|My gardenias are going yellow and black. I don't think the problem is too much water . They are in filtered sunlight.
Can they be saved?
|Several different diseases can cause black leaves on a gardenias, but sooty mold can also show up as a thin black coating on the upper surfaces of the leaves. Sooty mold is caused by insect feeding. As the pests feed they exude a sticky substance called honeydew. When this ages and weathers it turns black. If you can scrape the black substance off the tops of the leaves, it's sooty mold. You'll need to control the insect pests to stop the sooty mold from forming.
Diseases that can cause blackened leaves include Bacterial Leaf Spot. Small, round ovoid spots on young, tender leaves are the first sign of bacterial leaf spot. As the spots enlarge, the center is at first pale yellow and later becomes reddish-brown surrounded by a yellow halo. Margins of the lesions are thickened and water-soaked in appearance. Spots may coalesce to form large, irregularly shaped spots. Severe infection may cause defoliation. To avoid the disease, avoid overhead watering.

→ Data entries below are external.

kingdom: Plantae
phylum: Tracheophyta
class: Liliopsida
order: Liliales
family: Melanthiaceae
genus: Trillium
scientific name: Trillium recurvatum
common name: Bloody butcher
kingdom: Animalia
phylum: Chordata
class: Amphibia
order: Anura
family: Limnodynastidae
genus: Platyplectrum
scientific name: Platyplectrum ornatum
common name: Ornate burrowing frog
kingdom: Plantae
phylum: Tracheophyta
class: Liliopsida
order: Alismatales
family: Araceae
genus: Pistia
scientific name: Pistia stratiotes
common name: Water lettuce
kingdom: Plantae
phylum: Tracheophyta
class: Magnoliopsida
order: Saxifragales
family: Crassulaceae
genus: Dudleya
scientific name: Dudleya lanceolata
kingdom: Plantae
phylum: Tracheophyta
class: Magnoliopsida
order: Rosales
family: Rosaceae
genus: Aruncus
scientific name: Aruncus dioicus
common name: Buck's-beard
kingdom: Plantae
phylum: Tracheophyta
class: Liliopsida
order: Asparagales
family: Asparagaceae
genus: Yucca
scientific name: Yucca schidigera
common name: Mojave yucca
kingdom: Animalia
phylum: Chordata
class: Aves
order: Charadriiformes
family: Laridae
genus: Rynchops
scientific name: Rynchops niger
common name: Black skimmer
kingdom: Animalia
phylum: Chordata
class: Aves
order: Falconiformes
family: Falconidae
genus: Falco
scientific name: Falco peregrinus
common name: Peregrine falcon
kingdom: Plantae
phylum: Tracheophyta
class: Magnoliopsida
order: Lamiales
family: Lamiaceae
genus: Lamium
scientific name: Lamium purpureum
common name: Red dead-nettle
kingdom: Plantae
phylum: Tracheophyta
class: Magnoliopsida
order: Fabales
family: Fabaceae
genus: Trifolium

Rhizoctonia Leaf Spot - Leaves infected with this fungal leaf spot disease have tan to brown spots up to 1/4 inch in diameter. Spots are circular and zoned. The disease begins on the older leaves and spreads upward when the plants are watered excessively or when air circulates poorly because of overcrowding. Diseased leaves should be destroyed.
Phyllosticta Leaf Spot - These fungi cause spots of various sizes on leaves throughout the year. Spots may be small, dark-brown necrotic areas surrounded by a yellow halo. In severe cases, premature leaf drop may occur.
A foliar fungicide sprayed at regular intervals will help control these diseases. regular intervals.